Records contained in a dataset
*-*-*
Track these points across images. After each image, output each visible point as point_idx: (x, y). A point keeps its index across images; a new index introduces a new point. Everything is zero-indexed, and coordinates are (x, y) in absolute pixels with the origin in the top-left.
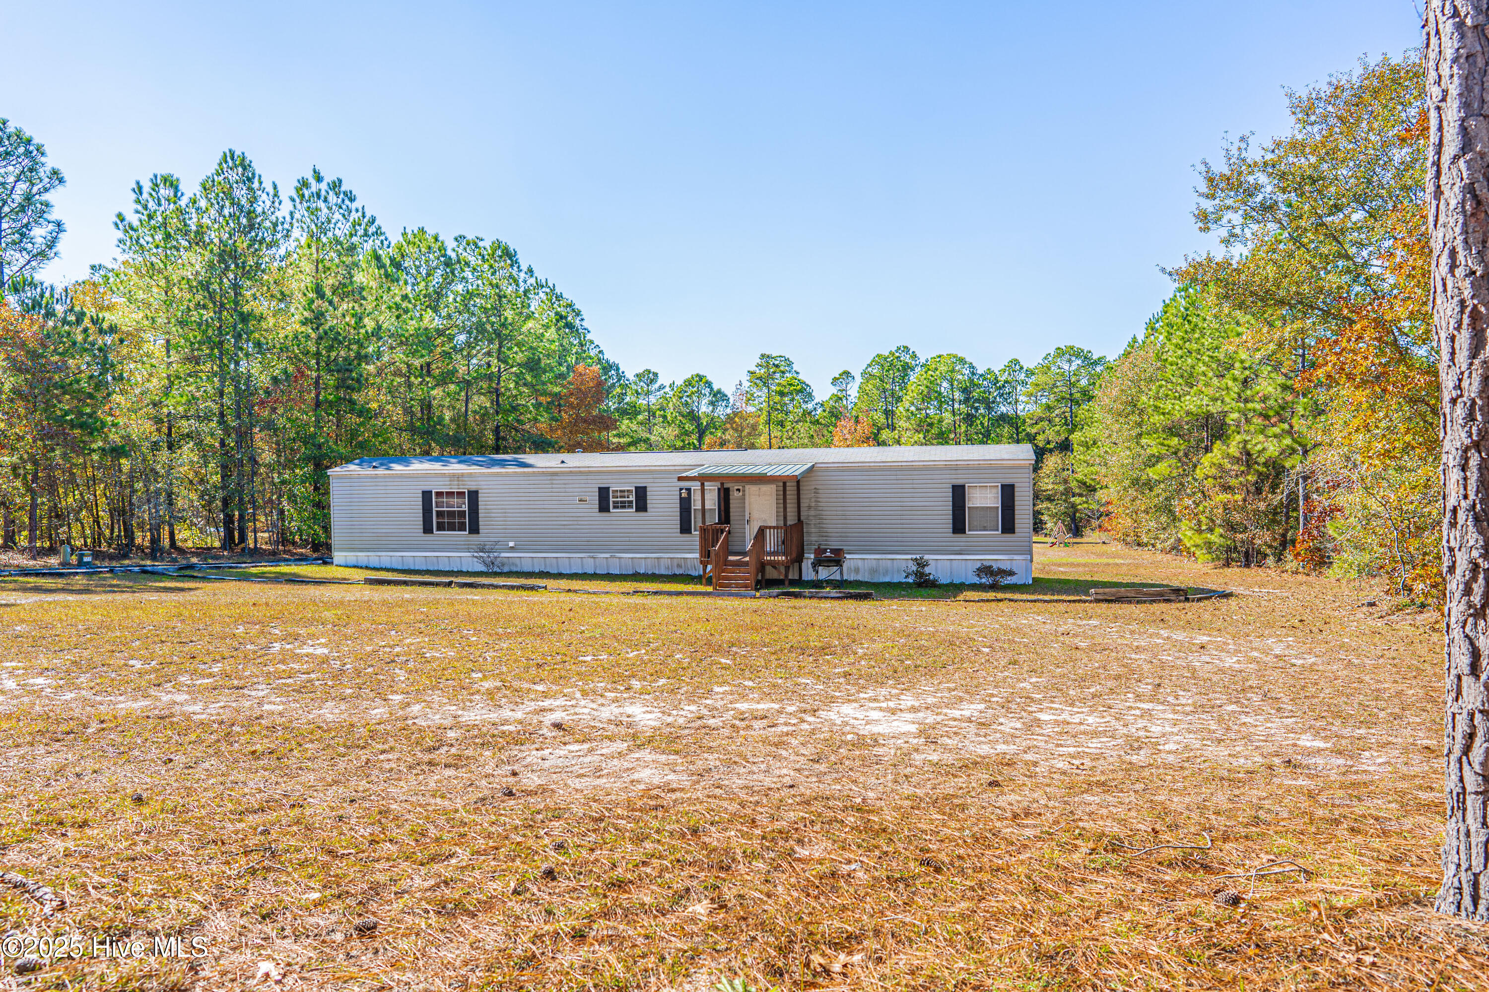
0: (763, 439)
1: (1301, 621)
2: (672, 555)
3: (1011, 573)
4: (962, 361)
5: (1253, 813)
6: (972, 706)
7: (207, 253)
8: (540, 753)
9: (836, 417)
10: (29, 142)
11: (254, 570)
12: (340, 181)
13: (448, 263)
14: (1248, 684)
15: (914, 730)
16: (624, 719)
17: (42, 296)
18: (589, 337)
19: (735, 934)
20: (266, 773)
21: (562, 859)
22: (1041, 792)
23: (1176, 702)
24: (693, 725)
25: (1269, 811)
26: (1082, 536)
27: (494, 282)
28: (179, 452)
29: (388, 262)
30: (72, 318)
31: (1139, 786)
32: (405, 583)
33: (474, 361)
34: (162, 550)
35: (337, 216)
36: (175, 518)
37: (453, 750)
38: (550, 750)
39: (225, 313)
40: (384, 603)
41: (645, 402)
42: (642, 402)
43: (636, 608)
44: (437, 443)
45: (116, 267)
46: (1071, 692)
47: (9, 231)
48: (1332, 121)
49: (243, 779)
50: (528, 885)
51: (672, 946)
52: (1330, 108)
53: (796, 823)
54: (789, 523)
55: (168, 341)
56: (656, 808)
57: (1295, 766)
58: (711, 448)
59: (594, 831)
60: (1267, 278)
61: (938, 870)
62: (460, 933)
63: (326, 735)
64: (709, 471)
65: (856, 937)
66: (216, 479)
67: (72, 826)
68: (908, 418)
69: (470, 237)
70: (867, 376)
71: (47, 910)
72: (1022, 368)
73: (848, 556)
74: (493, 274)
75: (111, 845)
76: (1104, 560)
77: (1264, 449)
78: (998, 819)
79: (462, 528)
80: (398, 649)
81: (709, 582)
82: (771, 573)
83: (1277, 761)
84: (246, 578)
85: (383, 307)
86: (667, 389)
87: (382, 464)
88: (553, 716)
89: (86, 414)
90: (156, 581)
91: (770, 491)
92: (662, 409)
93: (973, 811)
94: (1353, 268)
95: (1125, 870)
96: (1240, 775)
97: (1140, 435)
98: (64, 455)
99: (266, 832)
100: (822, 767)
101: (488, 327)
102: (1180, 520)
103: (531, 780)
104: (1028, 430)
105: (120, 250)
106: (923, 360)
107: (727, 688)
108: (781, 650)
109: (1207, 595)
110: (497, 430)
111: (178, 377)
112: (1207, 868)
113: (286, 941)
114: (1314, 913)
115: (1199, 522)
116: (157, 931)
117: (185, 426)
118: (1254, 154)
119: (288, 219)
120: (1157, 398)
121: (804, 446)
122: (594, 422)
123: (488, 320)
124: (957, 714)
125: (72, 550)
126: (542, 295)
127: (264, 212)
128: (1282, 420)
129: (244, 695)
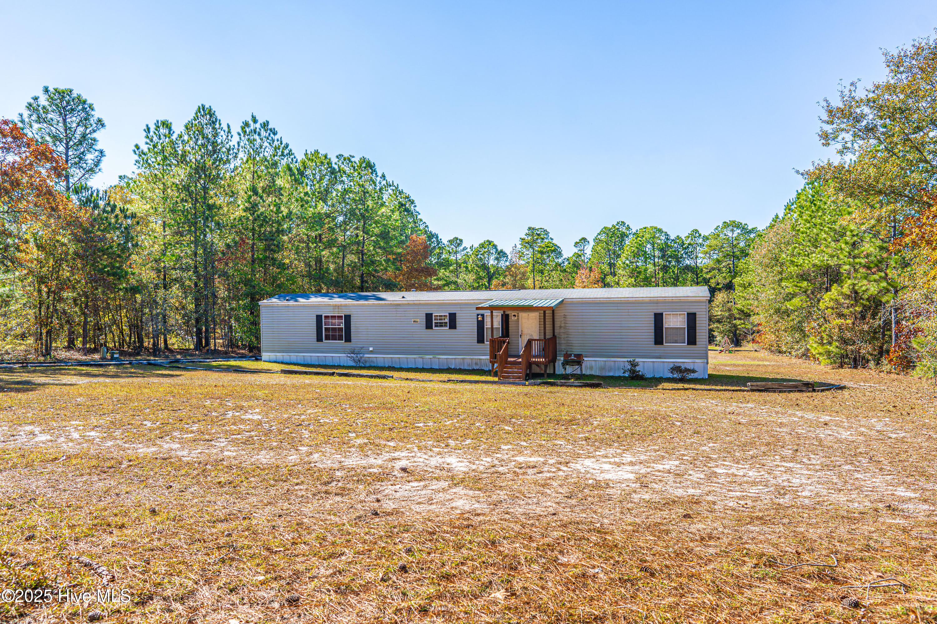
0: (530, 282)
1: (894, 407)
2: (472, 357)
3: (694, 371)
4: (660, 231)
5: (866, 542)
6: (671, 462)
7: (188, 168)
8: (394, 487)
9: (577, 267)
10: (85, 102)
11: (214, 364)
12: (268, 122)
13: (333, 172)
14: (858, 451)
15: (633, 478)
16: (445, 466)
17: (91, 196)
18: (419, 217)
19: (522, 613)
20: (228, 496)
21: (411, 559)
22: (719, 523)
23: (809, 462)
24: (489, 471)
25: (876, 541)
26: (741, 346)
27: (361, 183)
28: (170, 290)
29: (296, 172)
30: (109, 209)
31: (786, 521)
32: (306, 373)
33: (348, 233)
34: (159, 350)
35: (266, 144)
36: (167, 331)
37: (340, 484)
38: (400, 486)
39: (198, 204)
40: (294, 386)
41: (454, 258)
42: (453, 258)
43: (450, 391)
44: (326, 284)
45: (134, 177)
46: (737, 454)
47: (73, 156)
48: (915, 70)
49: (214, 500)
50: (390, 575)
51: (482, 619)
52: (914, 62)
53: (558, 539)
54: (547, 337)
55: (164, 222)
56: (468, 526)
57: (894, 510)
58: (497, 288)
59: (430, 540)
60: (870, 177)
61: (652, 575)
62: (350, 606)
63: (262, 473)
64: (495, 303)
65: (601, 618)
66: (192, 307)
67: (116, 527)
68: (625, 268)
69: (346, 155)
70: (597, 241)
71: (105, 581)
72: (700, 235)
73: (585, 359)
74: (360, 178)
75: (139, 540)
76: (756, 363)
77: (867, 289)
78: (691, 541)
79: (340, 338)
80: (303, 417)
81: (496, 375)
82: (536, 369)
83: (881, 505)
84: (210, 368)
85: (293, 200)
86: (469, 250)
87: (292, 298)
88: (401, 463)
89: (117, 267)
90: (157, 370)
91: (535, 315)
92: (465, 262)
93: (674, 534)
94: (930, 168)
95: (779, 580)
96: (855, 515)
97: (781, 280)
98: (103, 292)
99: (229, 535)
100: (573, 502)
101: (357, 212)
102: (808, 336)
103: (389, 506)
104: (704, 276)
105: (136, 167)
106: (634, 231)
107: (510, 447)
108: (544, 421)
109: (827, 387)
110: (362, 276)
111: (171, 244)
112: (835, 580)
113: (245, 607)
114: (912, 616)
115: (822, 338)
116: (169, 597)
117: (174, 274)
118: (860, 94)
119: (236, 146)
120: (793, 255)
121: (557, 287)
122: (422, 271)
123: (357, 208)
124: (660, 467)
125: (107, 350)
126: (390, 191)
127: (222, 143)
128: (880, 270)
129: (212, 446)
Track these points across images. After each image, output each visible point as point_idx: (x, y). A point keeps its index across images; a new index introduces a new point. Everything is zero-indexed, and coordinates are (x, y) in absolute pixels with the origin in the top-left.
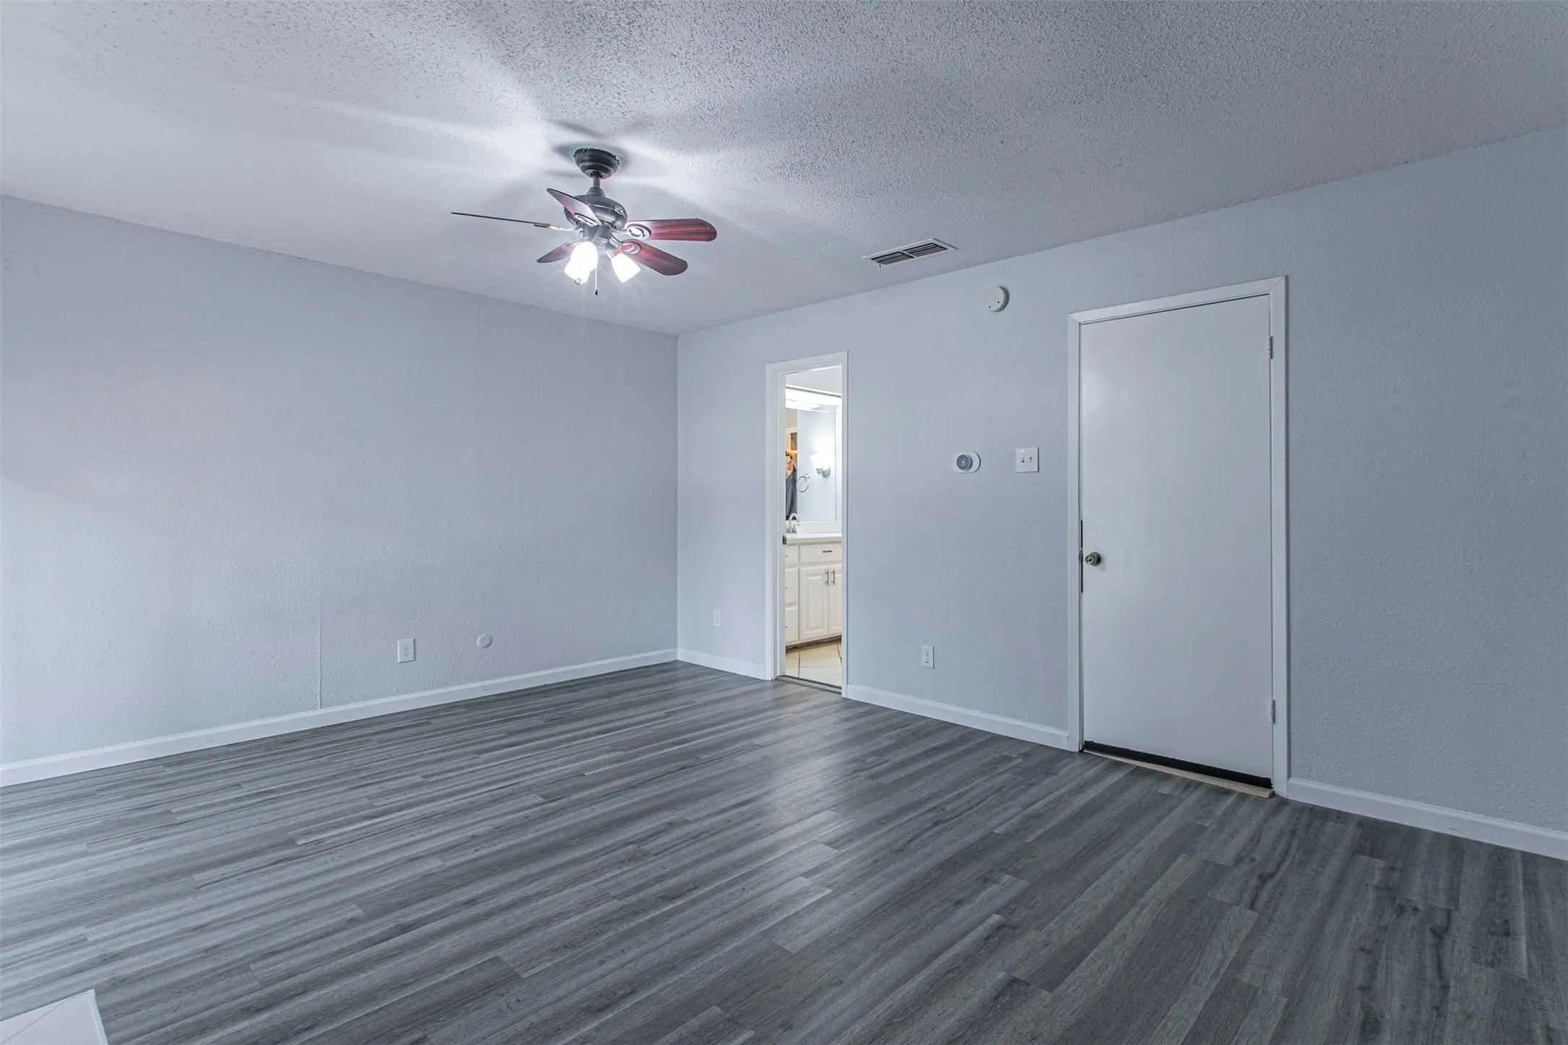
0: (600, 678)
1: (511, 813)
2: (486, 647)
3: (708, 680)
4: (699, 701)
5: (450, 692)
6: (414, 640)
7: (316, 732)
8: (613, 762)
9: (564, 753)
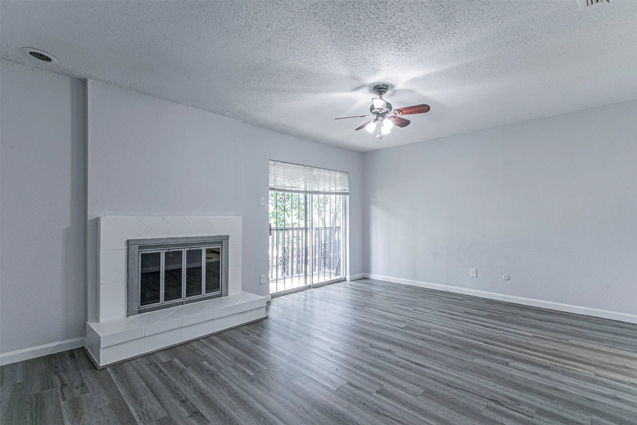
*-*-*
● EXERCISE DETAILS:
Looking at the data above, write out exactly the lines that start at the one containing "45: (116, 267)" and end at the one containing "69: (470, 237)"; include both and nothing beyond.

● SOLVED EXERCISE:
45: (116, 267)
46: (1071, 692)
47: (9, 231)
48: (1332, 121)
49: (243, 779)
50: (528, 885)
51: (672, 946)
52: (1330, 108)
53: (796, 823)
54: (789, 523)
55: (168, 341)
56: (656, 808)
57: (1295, 766)
58: (711, 448)
59: (594, 831)
60: (1267, 278)
61: (938, 870)
62: (460, 933)
63: (326, 735)
64: (709, 471)
65: (856, 937)
66: (216, 479)
67: (72, 826)
68: (908, 418)
69: (470, 237)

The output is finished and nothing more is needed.